### DATASET EXCERPTS ###

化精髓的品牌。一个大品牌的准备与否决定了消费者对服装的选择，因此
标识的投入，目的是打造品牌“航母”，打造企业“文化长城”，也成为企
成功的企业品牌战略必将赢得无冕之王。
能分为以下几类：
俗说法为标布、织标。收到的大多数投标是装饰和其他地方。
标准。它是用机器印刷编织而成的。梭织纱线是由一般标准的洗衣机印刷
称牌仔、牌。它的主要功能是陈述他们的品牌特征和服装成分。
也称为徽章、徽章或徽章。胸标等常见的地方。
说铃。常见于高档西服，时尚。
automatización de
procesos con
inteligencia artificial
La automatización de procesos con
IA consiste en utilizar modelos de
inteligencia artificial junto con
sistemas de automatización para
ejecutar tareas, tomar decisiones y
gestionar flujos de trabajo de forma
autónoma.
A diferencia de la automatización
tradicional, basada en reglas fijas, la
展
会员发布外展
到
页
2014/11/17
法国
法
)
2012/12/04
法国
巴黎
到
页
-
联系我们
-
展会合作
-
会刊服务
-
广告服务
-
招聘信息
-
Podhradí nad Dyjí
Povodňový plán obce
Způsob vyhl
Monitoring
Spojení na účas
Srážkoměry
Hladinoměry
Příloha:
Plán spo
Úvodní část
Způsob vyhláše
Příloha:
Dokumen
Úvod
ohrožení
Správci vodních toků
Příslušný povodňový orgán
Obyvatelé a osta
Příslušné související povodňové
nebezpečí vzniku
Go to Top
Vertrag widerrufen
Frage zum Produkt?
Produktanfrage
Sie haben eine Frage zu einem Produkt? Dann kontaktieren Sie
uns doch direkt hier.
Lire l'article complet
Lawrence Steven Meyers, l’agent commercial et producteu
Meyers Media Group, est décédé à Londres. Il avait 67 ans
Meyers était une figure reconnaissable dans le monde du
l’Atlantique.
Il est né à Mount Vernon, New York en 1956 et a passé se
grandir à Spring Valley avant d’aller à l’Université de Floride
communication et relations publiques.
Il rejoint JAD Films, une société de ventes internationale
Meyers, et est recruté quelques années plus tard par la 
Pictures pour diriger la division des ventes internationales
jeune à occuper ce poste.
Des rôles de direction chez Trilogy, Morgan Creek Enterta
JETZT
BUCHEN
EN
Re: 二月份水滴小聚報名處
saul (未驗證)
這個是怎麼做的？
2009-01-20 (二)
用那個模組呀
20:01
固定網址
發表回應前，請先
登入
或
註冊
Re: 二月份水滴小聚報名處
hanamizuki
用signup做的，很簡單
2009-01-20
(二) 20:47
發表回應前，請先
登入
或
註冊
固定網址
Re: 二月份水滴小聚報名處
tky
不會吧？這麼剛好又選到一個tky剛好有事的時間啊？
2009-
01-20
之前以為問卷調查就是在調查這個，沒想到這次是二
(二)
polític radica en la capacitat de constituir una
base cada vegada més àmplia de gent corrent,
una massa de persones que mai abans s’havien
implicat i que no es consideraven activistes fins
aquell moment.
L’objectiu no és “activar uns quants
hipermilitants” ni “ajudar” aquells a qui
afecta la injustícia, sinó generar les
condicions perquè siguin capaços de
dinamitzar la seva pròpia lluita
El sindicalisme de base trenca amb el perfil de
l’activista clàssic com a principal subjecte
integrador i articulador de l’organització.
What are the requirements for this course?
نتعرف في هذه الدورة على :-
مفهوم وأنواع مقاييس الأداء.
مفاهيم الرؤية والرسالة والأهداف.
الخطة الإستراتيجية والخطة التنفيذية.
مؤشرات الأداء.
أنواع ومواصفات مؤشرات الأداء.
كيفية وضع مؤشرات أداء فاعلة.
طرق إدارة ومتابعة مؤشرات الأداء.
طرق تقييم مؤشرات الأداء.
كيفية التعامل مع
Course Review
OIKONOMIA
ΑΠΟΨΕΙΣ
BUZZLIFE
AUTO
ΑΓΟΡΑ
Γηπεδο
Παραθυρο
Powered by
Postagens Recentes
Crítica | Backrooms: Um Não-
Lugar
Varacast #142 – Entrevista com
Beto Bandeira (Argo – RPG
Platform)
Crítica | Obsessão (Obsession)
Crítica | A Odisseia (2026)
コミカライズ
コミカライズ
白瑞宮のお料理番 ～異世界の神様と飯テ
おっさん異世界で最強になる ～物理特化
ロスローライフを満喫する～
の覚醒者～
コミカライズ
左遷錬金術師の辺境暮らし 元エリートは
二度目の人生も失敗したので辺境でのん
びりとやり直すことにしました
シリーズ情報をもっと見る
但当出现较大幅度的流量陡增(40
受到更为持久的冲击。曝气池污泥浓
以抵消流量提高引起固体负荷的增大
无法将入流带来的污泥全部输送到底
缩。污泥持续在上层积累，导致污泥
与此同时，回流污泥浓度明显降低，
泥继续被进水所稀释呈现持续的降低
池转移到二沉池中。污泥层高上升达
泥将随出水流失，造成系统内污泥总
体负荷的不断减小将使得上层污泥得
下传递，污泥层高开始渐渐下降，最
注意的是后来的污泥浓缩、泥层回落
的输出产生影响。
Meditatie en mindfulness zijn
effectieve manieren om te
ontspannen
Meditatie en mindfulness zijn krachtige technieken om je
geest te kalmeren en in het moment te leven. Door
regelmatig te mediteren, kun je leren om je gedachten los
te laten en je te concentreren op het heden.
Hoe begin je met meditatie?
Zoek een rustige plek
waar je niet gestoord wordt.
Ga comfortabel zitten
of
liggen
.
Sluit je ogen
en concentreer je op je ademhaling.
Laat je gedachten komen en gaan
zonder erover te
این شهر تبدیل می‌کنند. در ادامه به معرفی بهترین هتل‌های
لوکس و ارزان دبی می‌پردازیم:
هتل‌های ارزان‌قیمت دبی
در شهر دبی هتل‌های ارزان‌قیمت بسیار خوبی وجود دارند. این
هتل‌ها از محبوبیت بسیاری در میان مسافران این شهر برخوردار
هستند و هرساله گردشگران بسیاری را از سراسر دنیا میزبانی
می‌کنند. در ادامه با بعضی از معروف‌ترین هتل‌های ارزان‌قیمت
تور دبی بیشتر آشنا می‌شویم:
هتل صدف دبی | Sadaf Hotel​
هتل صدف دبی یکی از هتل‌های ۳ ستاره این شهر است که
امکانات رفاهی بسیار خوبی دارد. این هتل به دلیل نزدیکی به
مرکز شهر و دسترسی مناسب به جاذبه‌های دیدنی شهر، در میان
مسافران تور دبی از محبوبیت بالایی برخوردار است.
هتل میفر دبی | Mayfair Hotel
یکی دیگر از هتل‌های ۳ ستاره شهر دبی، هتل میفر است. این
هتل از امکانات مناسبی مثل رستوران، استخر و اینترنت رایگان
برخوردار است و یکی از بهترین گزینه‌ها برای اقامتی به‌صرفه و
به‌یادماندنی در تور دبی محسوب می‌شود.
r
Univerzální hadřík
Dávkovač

###

**WORK INSTRUCTION**
Print every line of the material above with no changes.

**RESPONSE BELOW**
化精髓的品牌。一个大品牌的准备与否决定了消费者对服装的选择，因此
标识的投入，目的是打造品牌“航母”，打造企业“文化长城”，也成为企
成功的企业品牌战略必将赢得无冕之王。
能分为以下几类：
俗说法为标布、织标。收到的大多数投标是装饰和其他地方。
标准。它是用机器印刷编织而成的。梭织纱线是由一般标准的洗衣机印刷
称牌仔、牌。它的主要功能是陈述他们的品牌特征和服装成分。
也称为徽章、徽章或徽章。胸标等常见的地方。
说铃。常见于高档西服，时尚。
automatización de
procesos con
inteligencia artificial
La automatización de procesos con
IA consiste en utilizar modelos de
inteligencia artificial junto con
sistemas de automatización para
ejecutar tareas, tomar decisiones y
gestionar flujos de trabajo de forma
autónoma.
A diferencia de la automatización
tradicional, basada en reglas fijas, la
展
会员发布外展
到
页
2014/11/17
法国
法
)
2012/12/04
法国
巴黎
到
页
-
联系我们
-
展会合作
-
会刊服务
-
广告服务
-
招聘信息
-
Podhradí nad Dyjí
Povodňový plán obce
Způsob vyhl
Monitoring
Spojení na účas
Srážkoměry
Hladinoměry
Příloha:
Plán spo
Úvodní část
Způsob vyhláše
Příloha:
Dokumen
Úvod
ohrožení
Správci vodních toků
Příslušný povodňový orgán
Obyvatelé a osta
Příslušné související povodňové
nebezpečí vzniku
Go to Top
Vertrag widerrufen
Frage zum Produkt?
Produktanfrage
Sie haben eine Frage zu einem Produkt? Dann kontaktieren Sie
uns doch direkt hier.
Lire l'article complet
Lawrence Steven Meyers, l’agent commercial et producteu
Meyers Media Group, est décédé à Londres. Il avait 67 ans
Meyers était une figure reconnaissable dans le monde du
l’Atlantique.
Il est né à Mount Vernon, New York en 1956 et a passé se
grandir à Spring Valley avant d’aller à l’Université de Floride
communication et relations publiques.
Il rejoint JAD Films, une société de ventes internationale
Meyers, et est recruté quelques années plus tard par la 
Pictures pour diriger la division des ventes internationales
jeune à occuper ce poste.
Des rôles de direction chez Trilogy, Morgan Creek Enterta
JETZT
BUCHEN
EN
Re: 二月份水滴小聚報名處
saul (未驗證)
這個是怎麼做的？
2009-01-20 (二)
用那個模組呀
20:01
固定網址
發表回應前，請先
登入
或
註冊
Re: 二月份水滴小聚報名處
hanamizuki
用signup做的，很簡單
2009-01-20
(二) 20:47
發表回應前，請先
登入
或
註冊
固定網址
Re: 二月份水滴小聚報名處
tky
不會吧？這麼剛好又選到一個tky剛好有事的時間啊？
2009-
01-20
之前以為問卷調查就是在調查這個，沒想到這次是二
(二)
polític radica en la capacitat de constituir una
base cada vegada més àmplia de gent corrent,
una massa de persones que mai abans s’havien
implicat i que no es consideraven activistes fins
aquell moment.
L’objectiu no és “activar uns quants
hipermilitants” ni “ajudar” aquells a qui
afecta la injustícia, sinó generar les
condicions perquè siguin capaços de
dinamitzar la seva pròpia lluita
El sindicalisme de base trenca amb el perfil de
l’activista clàssic com a principal subjecte
integrador i articulador de l’organització.
What are the requirements for this course?
نتعرف في هذه الدورة على :-
مفهوم وأنواع مقاييس الأداء.
مفاهيم الرؤية والرسالة والأهداف.
الخطة الإستراتيجية والخطة التنفيذية.
مؤشرات الأداء.
أنواع ومواصفات مؤشرات الأداء.
كيفية وضع مؤشرات أداء فاعلة.
طرق إدارة ومتابعة مؤشرات الأداء.
طرق تقييم مؤشرات الأداء.
كيفية التعامل مع
Course Review
OIKONOMIA
ΑΠΟΨΕΙΣ
BUZZLIFE
AUTO
ΑΓΟΡΑ
Γηπεδο
Παραθυρο
Powered by
Postagens Recentes
Crítica | Backrooms: Um Não-
Lugar
Varacast #142 – Entrevista com
Beto Bandeira (Argo – RPG
Platform)
Crítica | Obsessão (Obsession)
Crítica | A Odisseia (2026)
コミカライズ
コミカライズ
白瑞宮のお料理番 ～異世界の神様と飯テ
おっさん異世界で最強になる ～物理特化
ロスローライフを満喫する～
の覚醒者～
コミカライズ
左遷錬金術師の辺境暮らし 元エリートは
二度目の人生も失敗したので辺境でのん
びりとやり直すことにしました
シリーズ情報をもっと見る
但当出现较大幅度的流量陡增(40
受到更为持久的冲击。曝气池污泥浓
以抵消流量提高引起固体负荷的增大
无法将入流带来的污泥全部输送到底
缩。污泥持续在上层积累，导致污泥
与此同时，回流污泥浓度明显降低，
泥继续被进水所稀释呈现持续的降低
池转移到二沉池中。污泥层高上升达
泥将随出水流失，造成系统内污泥总
体负荷的不断减小将使得上层污泥得
下传递，污泥层高开始渐渐下降，最
注意的是后来的污泥浓缩、泥层回落
的输出产生影响。
Meditatie en mindfulness zijn
effectieve manieren om te
ontspannen
Meditatie en mindfulness zijn krachtige technieken om je
geest te kalmeren en in het moment te leven. Door
regelmatig te mediteren, kun je leren om je gedachten los
te laten en je te concentreren op het heden.
Hoe begin je met meditatie?
Zoek een rustige plek
waar je niet gestoord wordt.
Ga comfortabel zitten
of
liggen
.
Sluit je ogen
en concentreer je op je ademhaling.
Laat je gedachten komen en gaan
zonder erover te
این شهر تبدیل می‌کنند. در ادامه به معرفی بهترین هتل‌های
لوکس و ارزان دبی می‌پردازیم:
هتل‌های ارزان‌قیمت دبی
در شهر دبی هتل‌های ارزان‌قیمت بسیار خوبی وجود دارند. این
هتل‌ها از محبوبیت بسیاری در میان مسافران این شهر برخوردار
هستند و هرساله گردشگران بسیاری را از سراسر دنیا میزبانی
می‌کنند. در ادامه با بعضی از معروف‌ترین هتل‌های ارزان‌قیمت
تور دبی بیشتر آشنا می‌شویم:
هتل صدف دبی | Sadaf Hotel​
هتل صدف دبی یکی از هتل‌های ۳ ستاره این شهر است که
امکانات رفاهی بسیار خوبی دارد. این هتل به دلیل نزدیکی به
مرکز شهر و دسترسی مناسب به جاذبه‌های دیدنی شهر، در میان
مسافران تور دبی از محبوبیت بالایی برخوردار است.
هتل میفر دبی | Mayfair Hotel
یکی دیگر از هتل‌های ۳ ستاره شهر دبی، هتل میفر است. این
هتل از امکانات مناسبی مثل رستوران، استخر و اینترنت رایگان
برخوردار است و یکی از بهترین گزینه‌ها برای اقامتی به‌صرفه و
به‌یادماندنی در تور دبی محسوب می‌شود.
r
Univerzální hadřík
Dávkovač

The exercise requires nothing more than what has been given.